You are living in a radically different world than I am. AI-generated content is noticably shitty in almost every sphere. Improvement probably will come, but it's pretty damn far off from acceptable (let alone good) right now. Literally every time I've tried to use it for coding problems, it's hallucinated a non-existent function/option or given me something that _looks_ correct but has a fundamental flaw, and AI prose has a distinctive and jarring tone.

That said, taking your premises as assumed - well, you have two choices. You can "uplevel" - not in terms of skill, but in terms of "where in the stack" you operate. Instead of creating thought-work outputs, be the one that wrangles and directs the AI-tools (and catches their errors and false assumptions - of which there will be many! In effect, make yourself a Tech Lead of a bunch of developers, where the developers happen to be AIs instead of people).

Or, you can opt out of the technological space and do something that can still only be done by an embodied human - like in-person services, creation/upkeep/maintenance of physical objects or systems.

(This is approaching this from the perspective of "how do I keep remaining valuable and employable to earn a living wage?", rather than "how do I continue to find fulfillment and meaning in my life?", which still hasn't changed - there are plenty of people who are better than me at the things I find enjoyable, and my enjoyment of them wouldn't change if AI also surpassed me. See /u/quasse's comment for a better presentation of this idea)

4 comments

Fittingly, today I was stuck on a problem with a Python library[0], and tried asking ChatGPT. Three different times, it answered similar-but-different problems (while presenting them as genuine answers to my issue). We have a ways to go before we're obsolete, my friend.

[0] https://stackoverflow.com/questions/78596316/how-to-serializ...

It's too late to edit this comment, but, on the theme of "Make yourself a Tech Lead of a bunch of (AI) developers" - this article[0] is a good explanation

[0] https://chelseatroy.com/2024/05/26/how-does-ai-impact-my-job...

Yeah, pretty much the same experience here. Prose or poetry, AI-generated text is awful. AI-generated images also tend to look awful unless they're obsessively-directed and processed. AI-generated music is still so bad it's hilarious. Some AI can kinda code, but only if you limit it to the purview of boilerplate generation. A lot of common APIs and libraries simply don't exist, in ChatGPT's head.

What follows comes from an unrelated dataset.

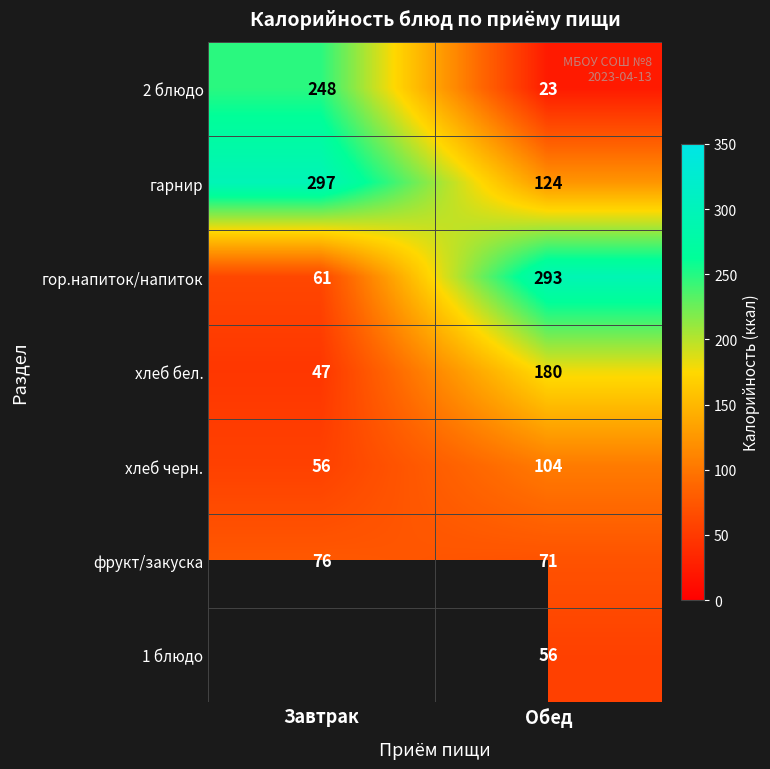

True or false: гарнир has a value of 142 at Завтрак.

False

I feel like as a programmer this just reaffirms to me why humans are still a valuable resource for problem-solving; text-generation doesn't put food on the table. Thinking is valuable, and while some people might not realize or care, trying to let ChatGPT manage a serious project is like delegating a task to an auditorium of monkeys on typewriters.

> A lot of common APIs and libraries simply don't exist, in ChatGPT's head.

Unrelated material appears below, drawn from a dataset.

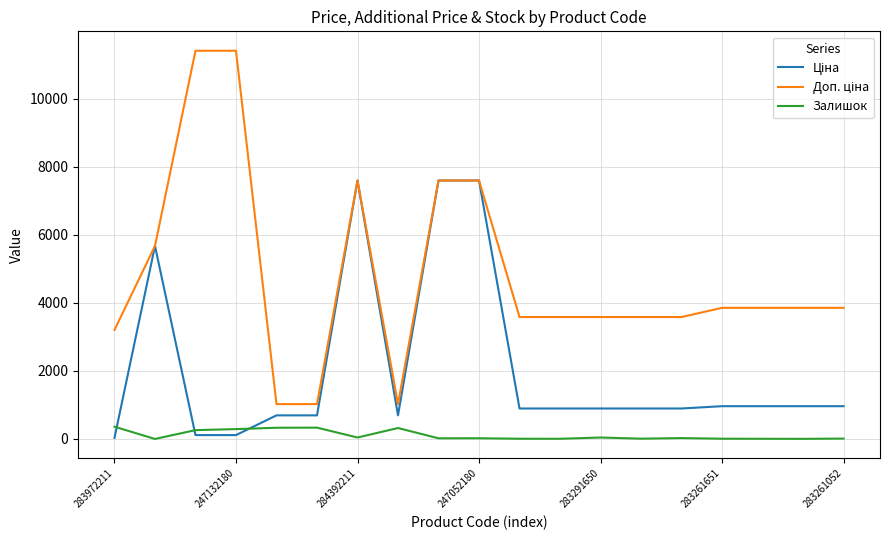

What is the maximum value for Залишок?

360.0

And, conversely, it assumes the existence of a lot of APIs or libraries that it would be nice if they _did_ exist, but they don't (though, as I've seen someone else comment elsewhere - that's no bad thing if you view it as inspiration rather than gospel. You can ask the LLM "what function would make this task easier if it existed?", and then divert your attention to creating _that_ function instead).

In fairness - it's still a helpful tool which can provide leverage/acceleration for human-directed creation, and I do believe that the quality will improve drastically over the coming years. But we're still a long way off from the time when they can take the lead rather than be a tool.

I will go so far as to contend that generative AI is a bigger nothingburger than enterprise blockchain.
generative AI photos are the headline photos for like 60% of 'Google feed' type news these days.

Did 'enterprise blockchain' ever change the real world in any ways noticeable to the laymen outside of the industry?